**RECORDS TO PROCESS**
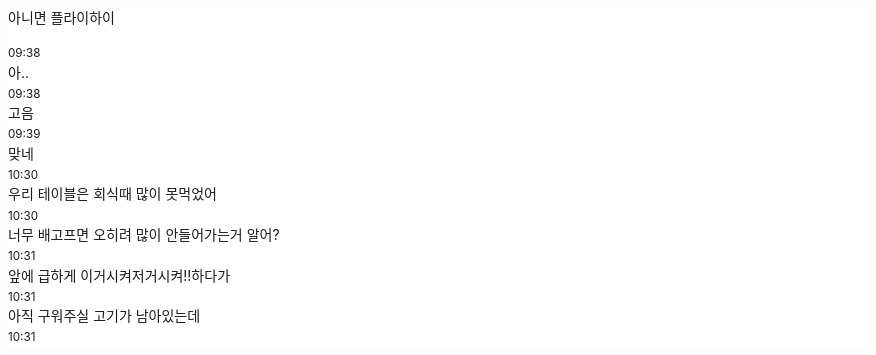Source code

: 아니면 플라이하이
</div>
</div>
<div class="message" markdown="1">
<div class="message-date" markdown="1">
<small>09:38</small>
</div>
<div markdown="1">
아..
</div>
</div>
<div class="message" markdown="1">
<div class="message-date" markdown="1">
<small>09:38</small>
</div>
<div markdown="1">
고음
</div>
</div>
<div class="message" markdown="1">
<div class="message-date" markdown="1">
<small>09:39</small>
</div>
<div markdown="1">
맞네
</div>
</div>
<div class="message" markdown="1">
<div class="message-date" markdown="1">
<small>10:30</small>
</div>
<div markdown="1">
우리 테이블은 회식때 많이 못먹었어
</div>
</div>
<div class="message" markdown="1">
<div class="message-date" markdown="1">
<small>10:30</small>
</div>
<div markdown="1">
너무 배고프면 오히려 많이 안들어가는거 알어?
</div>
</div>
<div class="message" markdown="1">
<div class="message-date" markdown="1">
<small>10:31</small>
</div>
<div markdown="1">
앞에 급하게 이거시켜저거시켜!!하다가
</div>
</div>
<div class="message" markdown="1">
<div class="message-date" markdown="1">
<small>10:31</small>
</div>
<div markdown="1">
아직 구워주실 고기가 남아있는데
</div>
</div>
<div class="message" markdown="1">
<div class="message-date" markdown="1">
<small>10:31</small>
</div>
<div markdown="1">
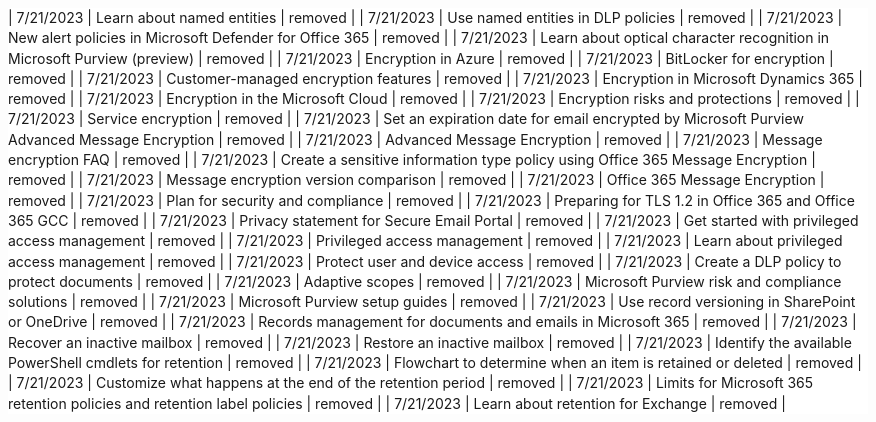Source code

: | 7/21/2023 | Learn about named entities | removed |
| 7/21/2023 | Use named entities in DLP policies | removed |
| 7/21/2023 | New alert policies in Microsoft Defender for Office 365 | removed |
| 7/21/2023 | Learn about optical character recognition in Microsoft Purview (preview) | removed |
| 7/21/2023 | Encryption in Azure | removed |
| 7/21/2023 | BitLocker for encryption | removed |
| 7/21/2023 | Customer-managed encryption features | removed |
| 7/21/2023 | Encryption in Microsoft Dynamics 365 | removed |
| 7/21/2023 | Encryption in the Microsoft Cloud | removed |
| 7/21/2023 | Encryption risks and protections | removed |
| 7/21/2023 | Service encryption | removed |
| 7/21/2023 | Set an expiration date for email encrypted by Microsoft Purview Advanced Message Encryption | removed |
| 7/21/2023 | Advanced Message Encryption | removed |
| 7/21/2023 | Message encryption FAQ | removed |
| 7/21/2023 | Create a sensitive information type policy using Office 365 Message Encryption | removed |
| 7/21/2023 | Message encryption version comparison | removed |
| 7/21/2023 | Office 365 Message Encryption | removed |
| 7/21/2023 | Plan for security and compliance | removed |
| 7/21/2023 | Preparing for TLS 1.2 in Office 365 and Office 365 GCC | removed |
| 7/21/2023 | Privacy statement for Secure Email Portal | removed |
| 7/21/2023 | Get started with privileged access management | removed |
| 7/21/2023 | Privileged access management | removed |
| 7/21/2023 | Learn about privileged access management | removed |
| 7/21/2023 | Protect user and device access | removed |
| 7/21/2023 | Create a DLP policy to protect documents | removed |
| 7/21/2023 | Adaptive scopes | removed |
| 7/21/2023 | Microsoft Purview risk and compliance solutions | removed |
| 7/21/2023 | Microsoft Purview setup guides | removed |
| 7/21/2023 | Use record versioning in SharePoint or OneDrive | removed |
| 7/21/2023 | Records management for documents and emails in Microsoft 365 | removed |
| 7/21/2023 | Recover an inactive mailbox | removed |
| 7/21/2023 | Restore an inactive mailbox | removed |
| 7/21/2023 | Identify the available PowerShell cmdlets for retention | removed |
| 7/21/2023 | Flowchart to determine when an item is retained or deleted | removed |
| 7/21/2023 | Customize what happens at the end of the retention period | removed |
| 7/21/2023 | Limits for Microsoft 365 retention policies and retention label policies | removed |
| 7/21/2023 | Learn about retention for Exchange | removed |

**WORK REQUEST**
Pull out each line from the items above that contains the word "about", and list those lines.

**OUTPUT BELOW**
: | 7/21/2023 | Learn about named entities | removed |
| 7/21/2023 | Learn about optical character recognition in Microsoft Purview (preview) | removed |
| 7/21/2023 | Learn about privileged access management | removed |
| 7/21/2023 | Learn about retention for Exchange | removed |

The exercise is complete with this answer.